I tak było, dopóki nie pojawiłam się ja. Teraz mamy własną rodzinę i nie będę tolerować sytuacji, w której budżet rodzinny schodzi na dalszy plan tylko dlatego, że moja szwagierka się popisuje.

Moja teściowa mieszka za granicą ze swoim nowym mężem i nie ingeruje w nasze życie. Raz na jakiś czas przyjeżdża zobaczyć dzieci i wnuka. Zazwyczaj komunikujemy się przez łącze wideo.

Moja szwagierka mieszka w tym samym mieście co my. I nie chce sobie uświadomić, że jej brat jest już żonaty, a budżet naszej rodziny nie będzie tolerował regularnych bezczelnych ingerencji.

Jest przyzwyczajona do tego, że brat dawał jej około połowy swojej pensji. Nie musieli wydawać na mieszkanie.

Każdemu z nich matka zostawiła mieszkanie, odziedziczone po babci. A mój wybranek nie lubił wychodzić z domu, jak również wyrzucać pieniędzy na drobiazgi.

Stać go więc było na utrzymanie siostry. Ona niedawno skończyła studia i nie może znaleźć porządnej pracy. Nie może dostać pracy tam, gdzie chce.

Tam, gdzie ją mają, nie podoba jej się. Musi zadowolić się pracą tymczasową. Nie może dostać dużo pieniędzy.

Nie mieliśmy wystarczająco dużo miejsca w mieszkaniu mojego męża, więc planowaliśmy nową dobudówkę. Zdecydowaliśmy się na rozbudowę i zaciągnęliśmy kredyt hipoteczny. Potrzebowaliśmy pieniędzy na jego spłatę.

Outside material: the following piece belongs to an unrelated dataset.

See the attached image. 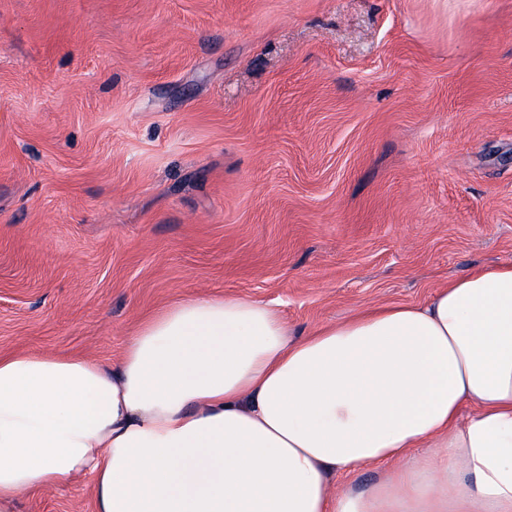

Nawet wcześniej skończyłam urlop macierzyński, żeby było łatwiej dzięki mojej mamie, która zgodziła się zaopiekować wnukiem. Kiedy przyjrzałam się naszej sytuacji finansowej, zdałam sobie sprawę, że mój mąż nadal wspiera swoją siostrę.

Powiedziałam mu wprost, że nie będę tego tolerować. Nie po to poszłam wcześniej do pracy, żeby dodatkowy grosz inwestował nie w spłatę długów, a w siostrę.

Ona jest na tyle dorosła, że sama może się utrzymać. Nalegałam, żeby mąż z nią porozmawiał.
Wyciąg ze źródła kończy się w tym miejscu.